Nanyang Technological University
Singapore

Title: Changing Paradigm in Satellite Design, Development and Assembly with 3D Printing

Biography

Sunil C. Joshi obtained his M.Tech. Degree in Aeronautical Engineering with aircraft structures specialization. He received his Ph.D. degree from Monash University (Australia). Prior to that, he worked as a Scientist at National Aerospace laboratories, Bangalore, India, from 1988 to 1994. He has been an academic staff in School of Mechanical and Aerospace Engineering since 2000, presently as part of Aerospace Engineering cluster.
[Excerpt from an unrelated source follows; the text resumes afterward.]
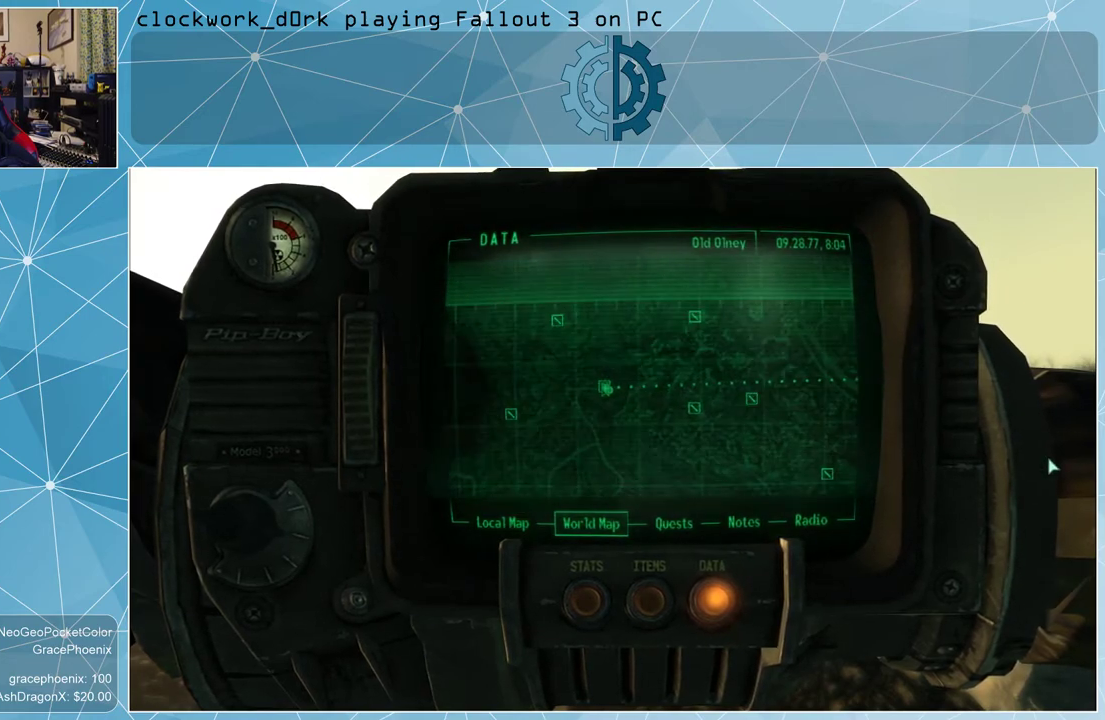
{"keys": [], "mouse": [], "events": [[334, "mouse_left", "up"]]}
His expertise lies in the domain of Aerospace Materials and Structures, and his teaching includes courses such as, Advanced Materials Engineering, and Structures and Materials. He has been the chairperson of the accreditation committee that works towards the accreditation of the BEng (AE) programme. He was the member of XSAT, Singapore’s first in-house designed and developed micro-satellite, team where he served as the team leader for thermal controls sub-system. Currently, his work involves nanosats and their thermal and mechanical design and behaviour.

Abstract

3D printing has evolved with time into a matured process for being able to manufacture functional parts and structures gaining widespread attention in aerospace industry. It has started changing the satellite design philosophy. Designs can now be customized to ease assembly, optimize the space and reduce the overall weight. A design model of a plastic CubeSat structure fabricated employing Fused Deposition Modelling (FDM) process is presented. The CubeSat was designed to make assembly easier, possibly by hand, with minimum fasteners. This design ensured that there were no overhanging parts thereby eliminating use of any support material during printing, and it required no surface finishing. Closing or solar panels can be attached to this CubeSat frame without any screws. Essentially this design was easy-to-assemble using only 8 thumb screws in total. Prototypes of the designed CubeSat were printed in ABS to validate the tolerances. The entire sub-systems and payload layout was printed and put together to understand the usage of the available volume. This type of prototyping makes satellite design, development and assembly less complex and easy to visualise. Such designs can potentially be used to 3D print the structure in different environmental or print conditions such as off-world manufacturing.